Kohn’s research on the drug, however, is far from over. He is collaborating with Rihe Liu, PhD, an assistant professor in the School, on a National Institutes of Health-funded study to identify the binding sites for lacosamide in the brain.

“Lacosamide is a pretty interesting compound, and only recently have there been some reports of how it actually functions at the molecular level,” Kohn says. “These are very preliminary. The bottom line is that the full mechanism of action for lacosamide is not known. So we decided to look at our own compound.”

Kohn has also collaborated with division chair Alex Tropsha, PhD, in finding other new drugs to treat epilepsy. Tropsha specializes in computer-assisted drug design, and the collaboration combined research data from Kohn’s lab and computational methods from Tropsha’s lab to identify likely drug candidates.

“It was definitely a very enjoyable interaction with Alex where we took data from our anticonvulsants and, working with his laboratory, generated models that would allow you to identify the key structural elements that are necessary for anticonvulsory activities,” Kohn says.

“Then, using the algorithms, we mined a larger database of compounds and identified some novel structures that, at least to my eyes, would not have been projected to be structurally related to our compound.”

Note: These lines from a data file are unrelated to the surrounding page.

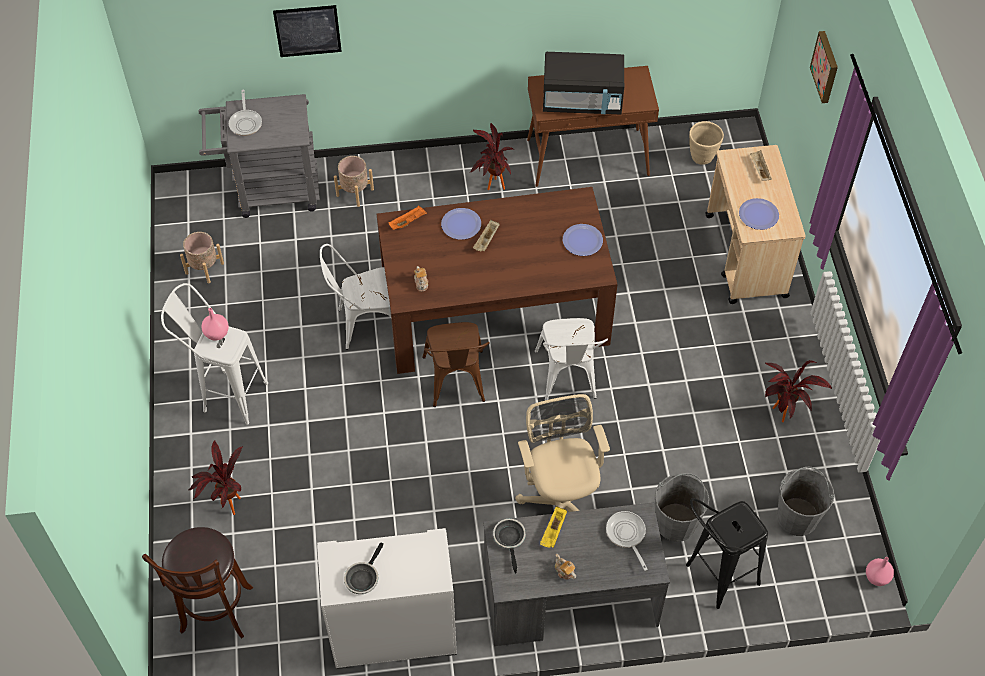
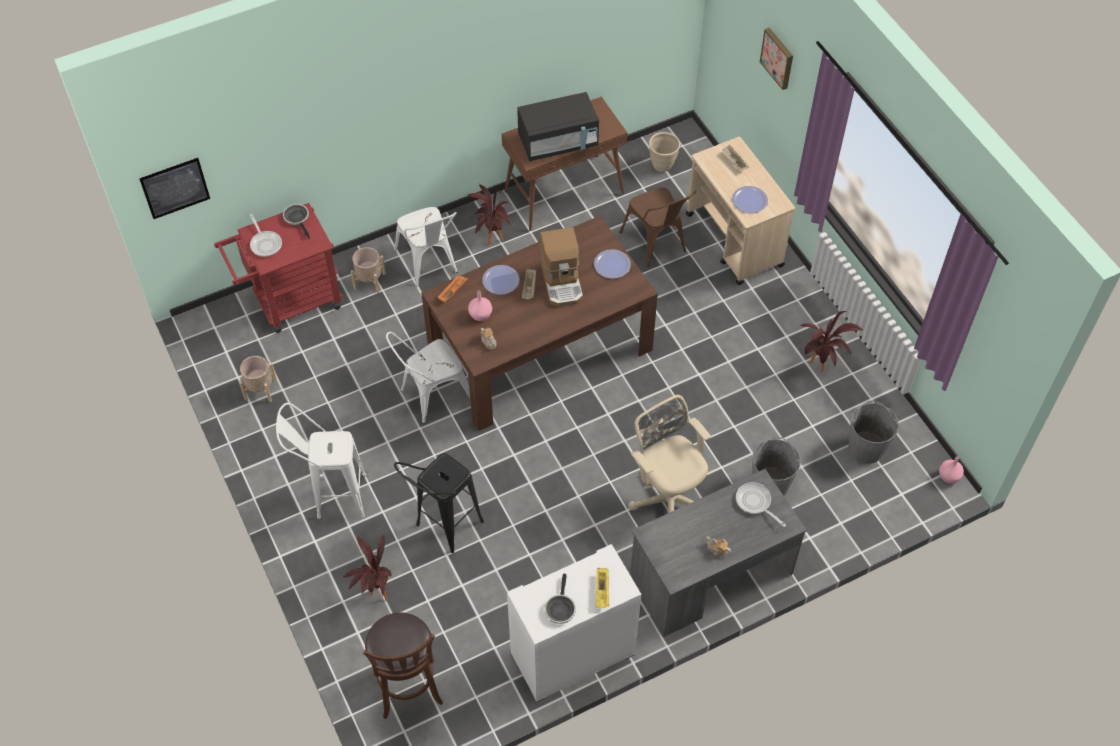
camera: 20 degrees left, 0 degrees up
(217, 334) = (323, 441): pink vase -> pink vase (481, 315)
(269, 191) = (290, 302): grey cart -> red cart
(307, 31) = (305, 143): picture -> picture (175, 188)
(456, 384) = (534, 424): brown chair -> brown chair (656, 244)
(510, 539) = (660, 537): frying pan -> frying pan (297, 219)
(523, 243) = (562, 282): none -> coffee machine
(553, 531) = (694, 519): yellow tray -> yellow tray (602, 592)
(568, 379) = (629, 390): white chair -> white chair (429, 264)
(713, 580) = (820, 521): black stool -> black stool (443, 530)

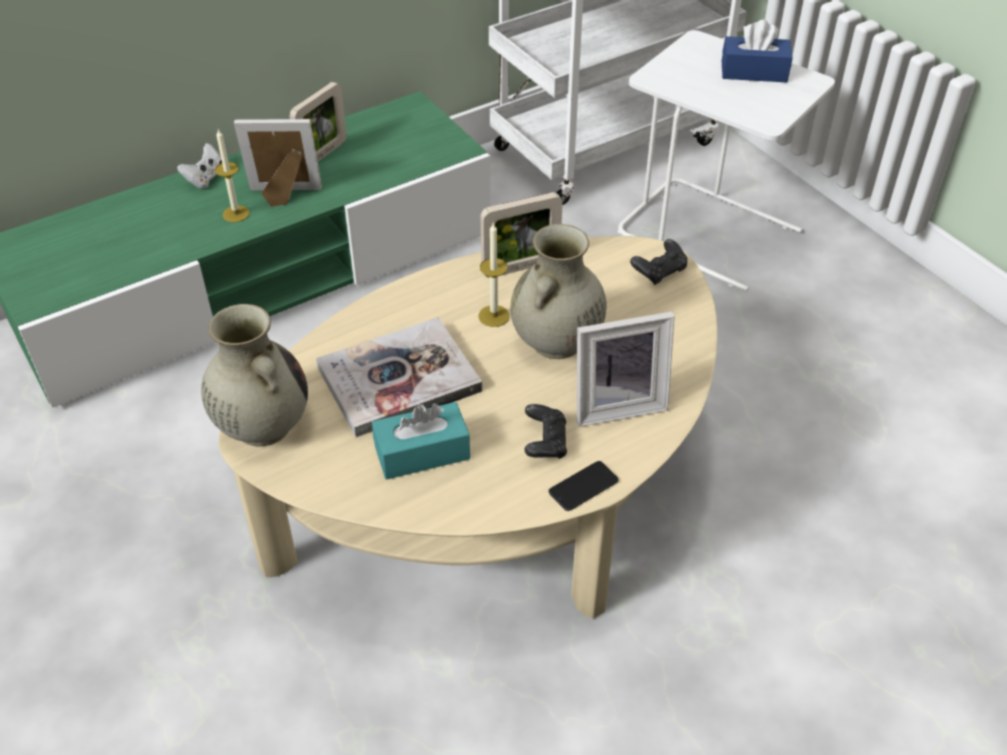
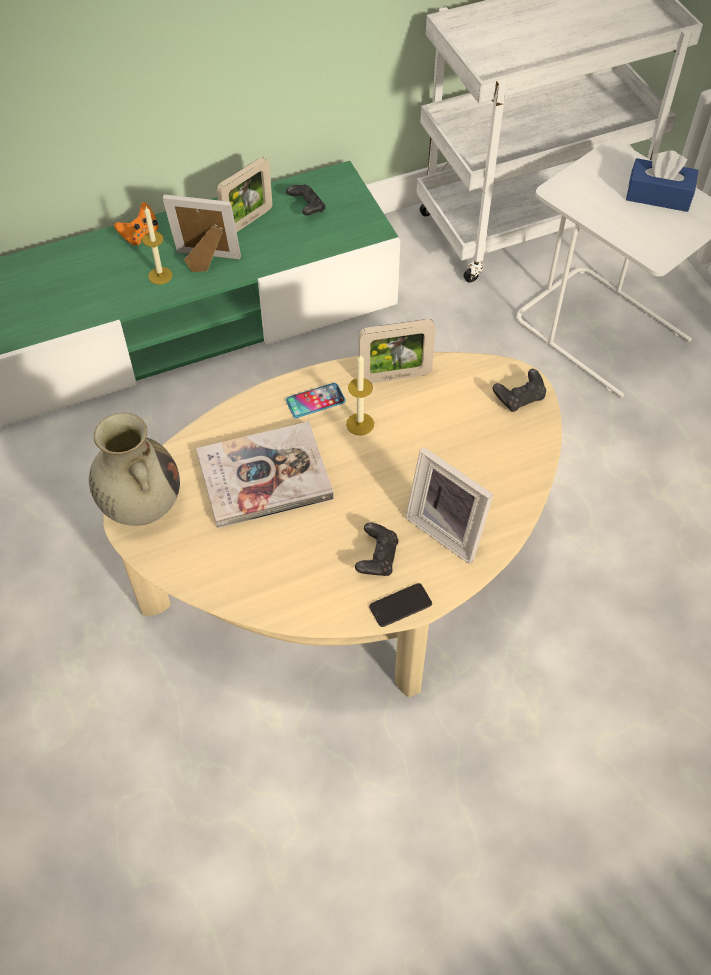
camera: 10 degrees right, 10 degrees up
(206, 178) = (140, 234): white game controller -> orange game controller
(384, 136) = (307, 207): none -> black game controller
(422, 453) = (270, 551): turquoise tissue box -> none
(439, 300) = (315, 401): none -> phone
(556, 343) = (409, 459): beige vase -> none
(617, 404) = (448, 529): picture frame -> picture frame turned 45 degrees clockwise

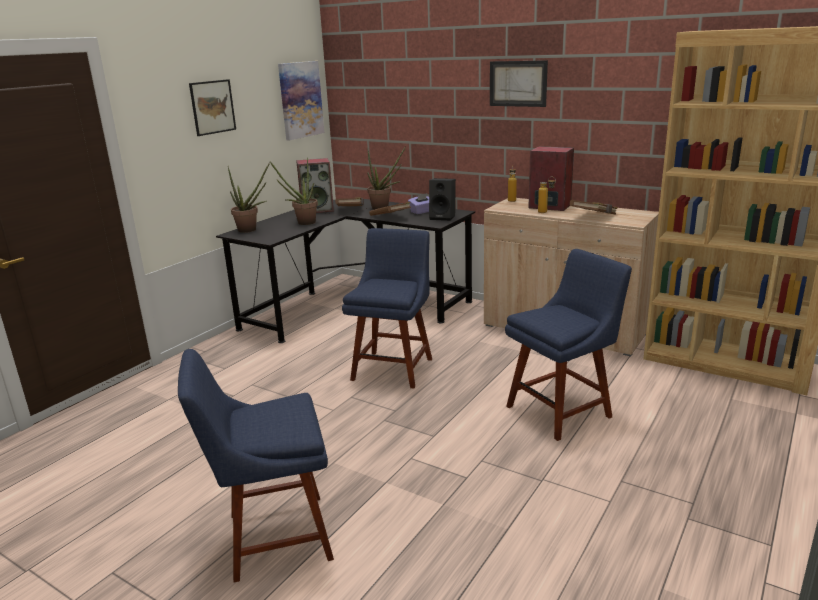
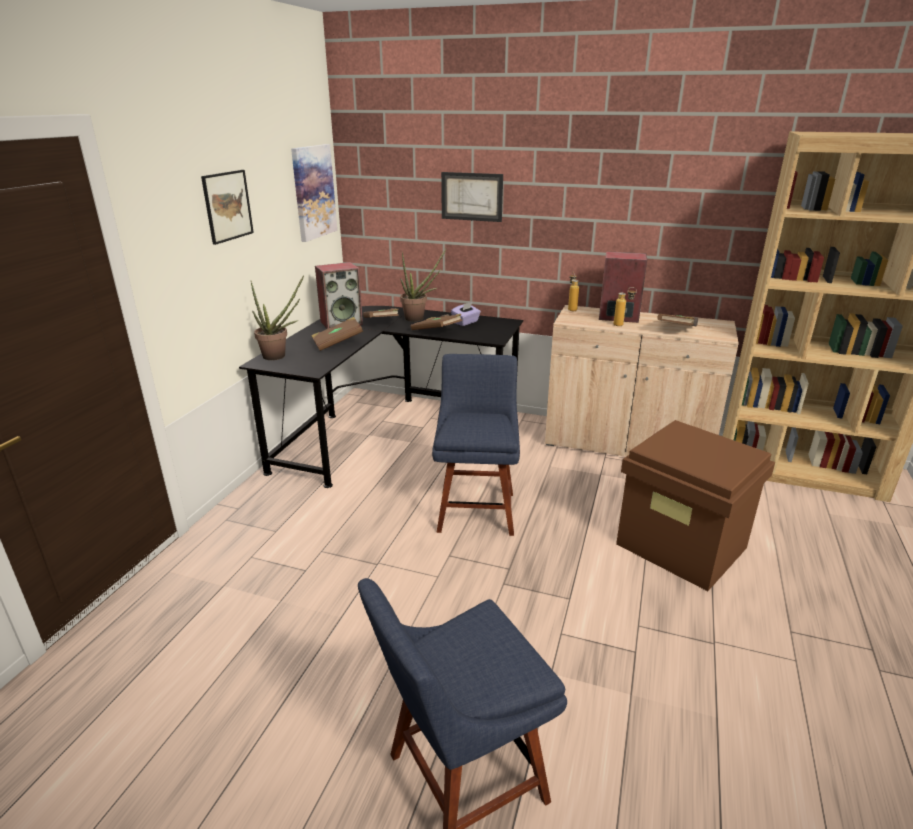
camera: 15 degrees left, 5 degrees up
(302, 223) = (337, 343): potted plant -> brown book
(443, 217) = (496, 329): black speaker -> none
(518, 83) = (581, 180): picture -> picture (472, 196)
(562, 410) = (682, 546): blue chair -> brown storage box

Kohn’s lab then prepared these compounds and sent them to an NIH testing lab for evaluation, which produced promising results.

“We had a significantly high percentage of compounds that had very nice activity, and it was activity that was predicted pretty well by the students [in Tropsha’s lab],” Kohn says. “We chose specifically to synthesize compounds that were as far removed as possible from my own working templates to test the computation method. I was very pleased with the results. We’ll need to further test those methods, but surely the initial results, which we published in a series of papers, were successful.”

Stopping the Gears in a Wheel

Kohn also has published some of the leading papers on the mechanism of action for the antibiotic bicyclomycin. His research revealed that the drug’s target in E. coli bacteria is the rho factor, a protein that is essential for telling the cell when to stop transcribing an RNA strand. Without the rho factor, the bacteria would not know when to terminate transcription, thus rendering whatever RNA strands they produce useless.

What makes the rho factor an even more appealing drug target is the fact that it does not exist in human cells, thus negating any concern about bicyclomycin’s toxicity to patients.

“Basically what happens is bicyclomycin binds to the rho protein, and just like interrupting the spokes or gears of a wheel, it prevents it from moving,” Kohn says. “It’s a pretty mechanism.

“It causes the bacteria to utilize valuable energy in making unwanted cell transcripts, which is not helpful for the bacteria.”